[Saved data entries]
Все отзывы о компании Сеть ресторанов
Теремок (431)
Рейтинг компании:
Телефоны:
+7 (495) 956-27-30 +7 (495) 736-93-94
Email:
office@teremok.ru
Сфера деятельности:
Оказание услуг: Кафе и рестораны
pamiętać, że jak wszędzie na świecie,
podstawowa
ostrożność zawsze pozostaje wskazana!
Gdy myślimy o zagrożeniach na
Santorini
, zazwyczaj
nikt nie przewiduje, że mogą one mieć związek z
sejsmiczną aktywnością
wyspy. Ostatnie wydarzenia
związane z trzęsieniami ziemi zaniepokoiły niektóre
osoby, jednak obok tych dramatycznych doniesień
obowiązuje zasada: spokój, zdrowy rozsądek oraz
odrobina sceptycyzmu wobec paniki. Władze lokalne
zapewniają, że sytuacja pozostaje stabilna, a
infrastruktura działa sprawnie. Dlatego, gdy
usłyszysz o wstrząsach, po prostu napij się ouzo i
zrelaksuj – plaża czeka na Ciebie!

Your instructions - Only the line containing "osoby, jednak obok" and the lines after it, up to and including the last line of the data, should appear in the answer, exactly as written.

Response area -
osoby, jednak obok tych dramatycznych doniesień
obowiązuje zasada: spokój, zdrowy rozsądek oraz
odrobina sceptycyzmu wobec paniki. Władze lokalne
zapewniają, że sytuacja pozostaje stabilna, a
infrastruktura działa sprawnie. Dlatego, gdy
usłyszysz o wstrząsach, po prostu napij się ouzo i
zrelaksuj – plaża czeka na Ciebie!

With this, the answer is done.